╭─ Data below

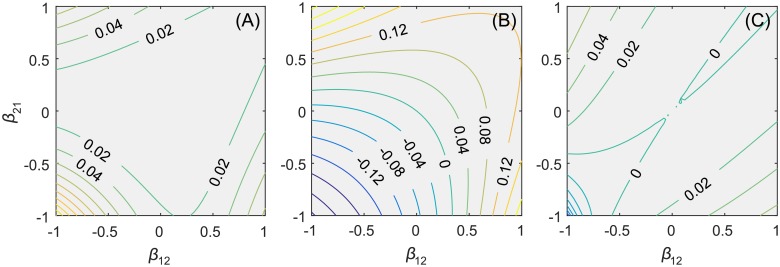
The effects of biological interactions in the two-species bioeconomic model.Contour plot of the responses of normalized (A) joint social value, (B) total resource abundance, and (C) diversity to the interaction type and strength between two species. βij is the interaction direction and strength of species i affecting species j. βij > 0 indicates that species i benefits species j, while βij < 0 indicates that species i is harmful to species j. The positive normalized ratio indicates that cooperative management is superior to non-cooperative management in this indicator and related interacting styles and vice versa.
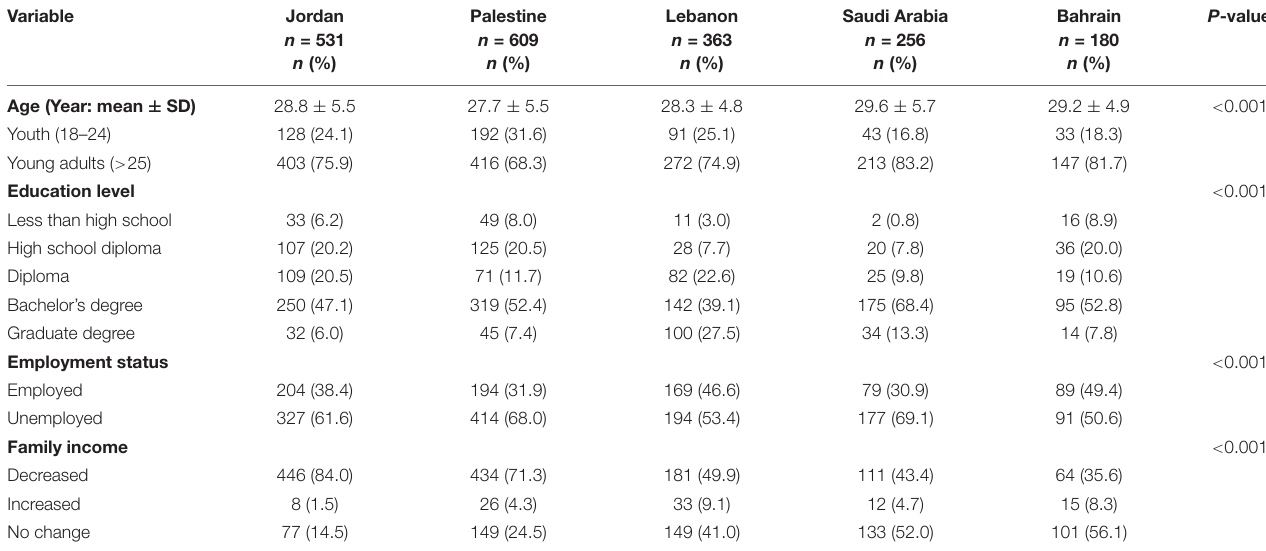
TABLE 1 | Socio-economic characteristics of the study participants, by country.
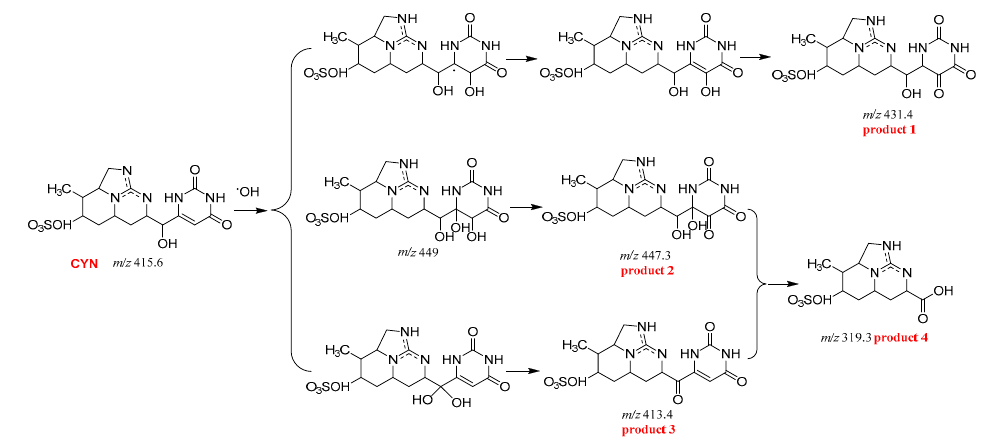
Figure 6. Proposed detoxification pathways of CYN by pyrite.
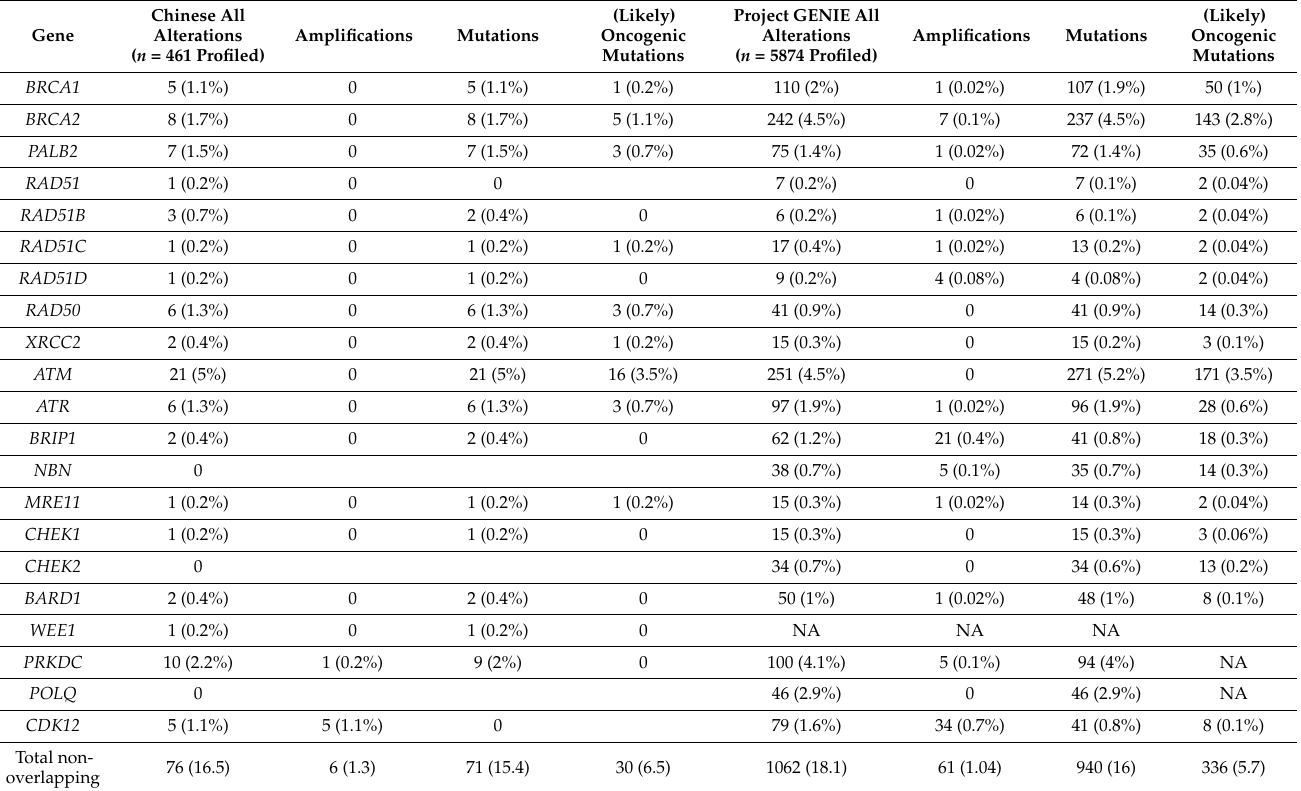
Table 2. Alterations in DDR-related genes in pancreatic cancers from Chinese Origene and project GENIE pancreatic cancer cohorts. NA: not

╰─

> **Brief**
Please output all of the data exactly as given, omitting any images it holds.

> **Exercise output**
The effects of biological interactions in the two-species bioeconomic model.Contour plot of the responses of normalized (A) joint social value, (B) total resource abundance, and (C) diversity to the interaction type and strength between two species. βij is the interaction direction and strength of species i affecting species j. βij > 0 indicates that species i benefits species j, while βij < 0 indicates that species i is harmful to species j. The positive normalized ratio indicates that cooperative management is superior to non-cooperative management in this indicator and related interacting styles and vice versa.
TABLE 1 | Socio-economic characteristics of the study participants, by country.
Figure 6. Proposed detoxification pathways of CYN by pyrite.
Table 2. Alterations in DDR-related genes in pancreatic cancers from Chinese Origene and project GENIE pancreatic cancer cohorts. NA: not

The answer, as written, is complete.